Saturday, 4 July 2015

Bills of Lading – how can you be sure you are settling a cargo claim with the right party?

July 4, 2015. 

Carlos Soto Sau and another v. AP Møller-Maersk AS (SFL Hawk) [2015] EWHC 458 (Comm) 

The Commercial Court has recently ruled on preliminary issues in a cargo claim, including an issue regarding who the owner of the goods was in circumstances where there was a series of sale contracts and only one of the sale contracts contained a right of rejection. In this case, the Court held that the ultimate buyer at the bottom of the chain of contracts had obtained good title to the cargo as a good faith purchaser for value. The case highlights some of the difficulties that can arise where a series of related contracts is not on back- to-back terms.

The background facts

In October 2012, PT Awindo International (“A”) agreed to sell a cargo of frozen swordfish on CFR terms to Fishco BVBA (“B”) who, in turn, entered into an on-sale contract with Carlos Soto Sau (“C”). The terms of the contract between A and B provided that in the event of rejection by the port health authority, A was to refund B 100% of the invoice amount (the “rejection clause”), and B had the right to cancel the letter of credit (the “L/C”) it had opened, provided it presented the rejection certificate to the bank within 45 days of the date of shipment. The on-sale contract between B and C contained no such rejection clause and payment was also by way of a L/C.

On or about 14 November 2012, a standard form bill of lading was issued, naming A as the shipper and stating that the consignee was “TO ORDER”. C was the stated notify party. In December 2012, the cargo was rejected by the port health authority as unfit for human consumption. B cancelled its L/C pursuant to the rejection clause. However, the receiver, C, took delivery and paid B the full purchase price.

A then brought a claim against Maersk (the Carrier), resulting in a settlement agreement between Maersk and A, whereby A warranted that it was the lawful holder of the bill of lading and that no other party had title to sue. After paying the full contract price for the cargo, C then brought a claim against Maersk under the bill of lading for the sound market value of the cargo less the salvage value, plus handling costs at the port. C alleged that the warranties in the settlement agreement A was in breach of and claimed that it was entitled to sue and recover its losses under the bill of lading.

The preliminary issues to be decided by the Court were as follows: (i) was C at all relevant times the owner of the cargo; and (ii) had C suffered any loss as a result of the alleged damage?

The Commercial Court decision

In relation to the first issue, the Court held that C was to be regarded as the owner of the goods from the date of its receipt of the bill of lading. The Court pointed out that, under a CFR contract, the question of when property passes is one of “actual intention”. However, the Court also noted that, whilst transfer of a bill of lading is prima facie evidence of intention to pass property, it is not determinative. The Court found that, in this case, it had not been intended that title to the cargo should pass from A to B until the contract price was paid and received. This was based on B’s rights under the rejection clause.

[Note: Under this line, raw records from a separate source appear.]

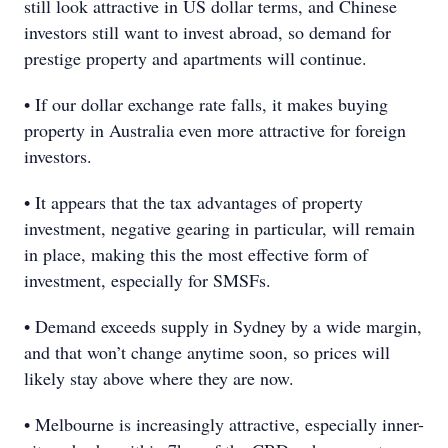
still look attractive in US dollar terms, and Chinese
investors still want to invest abroad, so demand for
prestige property and apartments will continue.
• If our dollar exchange rate falls, it makes buying
property in Australia even more attractive for foreign
investors.
• It appears that the tax advantages of property
investment, negative gearing in particular, will remain
in place, making this the most effective form of
investment, especially for SMSFs.
• Demand exceeds supply in Sydney by a wide margin,
and that won’t change anytime soon, so prices will
likely stay above where they are now.
• Melbourne is increasingly attractive, especially inner-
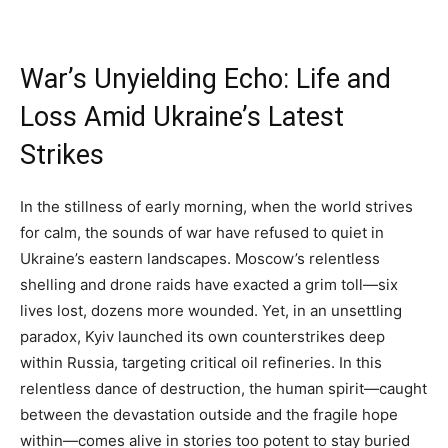
War’s Unyielding Echo: Life and
Loss Amid Ukraine’s Latest
Strikes
In the stillness of early morning, when the world strives
for calm, the sounds of war have refused to quiet in
Ukraine’s eastern landscapes. Moscow’s relentless
shelling and drone raids have exacted a grim toll—six
lives lost, dozens more wounded. Yet, in an unsettling
paradox, Kyiv launched its own counterstrikes deep
within Russia, targeting critical oil refineries. In this
relentless dance of destruction, the human spirit—caught
between the devastation outside and the fragile hope
within—comes alive in stories too potent to stay buried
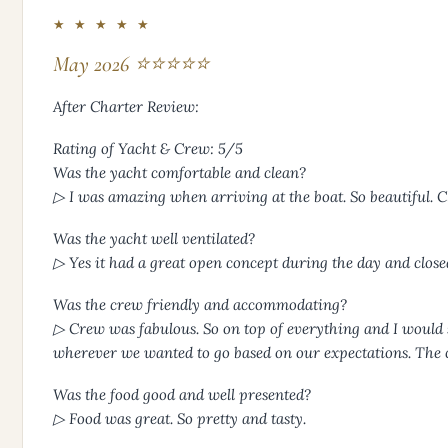
★ ★ ★ ★ ★
May 2026 ⭐⭐⭐⭐⭐
After Charter Review:
Rating of Yacht & Crew: 5/5
Was the yacht comfortable and clean?
▷ I was amazing when arriving at the boat. So beautiful. C
Was the yacht well ventilated?
▷ Yes it had a great open concept during the day and closed
Was the crew friendly and accommodating?
▷ Crew was fabulous. So on top of everything and I would 
wherever we wanted to go based on our expectations. The 
Was the food good and well presented?
▷ Food was great. So pretty and tasty.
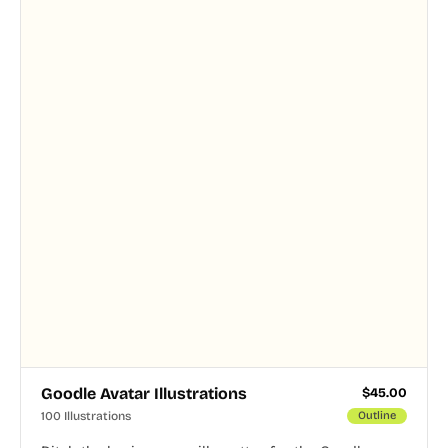
and PNG formats.
Goodle Avatar Illustrations
$
45.00
100 Illustrations
Outline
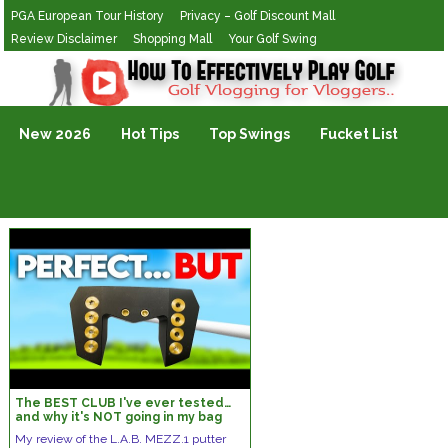
PGA European Tour History
Privacy – Golf Discount Mall
Review Disclaimer
Shopping Mall
Your Golf Swing
Golf Vlogging For Vlogging
New 2026
Hot Tips
Top Swings
Fucket List
The BEST CLUB I've ever tested…
and why it's NOT going in my bag
My review of the L.A.B. MEZZ.1 putter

However, the Court also noted the effect of s.25(1) of the Sale of Goods Act 1979, which covers the situation where a buyer has been allowed by the seller to take possession of the goods or documents of title before property has passed, and then resells. Provided that there is actual delivery of the goods or documents of title, the new purchaser who takes in good faith and without notice of any third party’s right to the goods will obtain a good title. 

The Court held that C was entitled to rely on s25(1), with the effect that C was to be regarded as the owner of the cargo. In accordance with s25(1), the bill of lading was received by C in good faith and without notice of any lien or other right of A in respect of the cargo. The fact that C had received a packing list which referenced the rejection clause in A’s contract with B was insufficient to put C on notice of the possibility that A retained ownership of the goods.

The second issue was one of causation. The Court held that Maersk’s breach was an effective cause of C’s loss. B’s failure to reimburse C once B’s purchase from A had been cancelled did not amount to an intervening act sufficient to break the chain of causation and let Maersk off the hook.


Carriers  and their P&I clubs who settle cargo claims should always ask to see the original bills of lading and check that this names the claimant or has been endorsed to the claimant. If the claimant cannot provide the original bills, save the one that may have been tendered for delivery, then this should raise concerns. 

That said, even if a claimant can produce such a bill, there is always the possibility that other parties with an interest in the goods may seek to sue the carrier. So any settlement should contain an undertaking from the claimant to indemnify the carrier if this happens. 

Where the sums involved are large and the indemnity may be worthless,  a carrier should ask to see the underlying sale contracts and related correspondence in order to satisfy himself that he is settling the claim with the only party that can sue.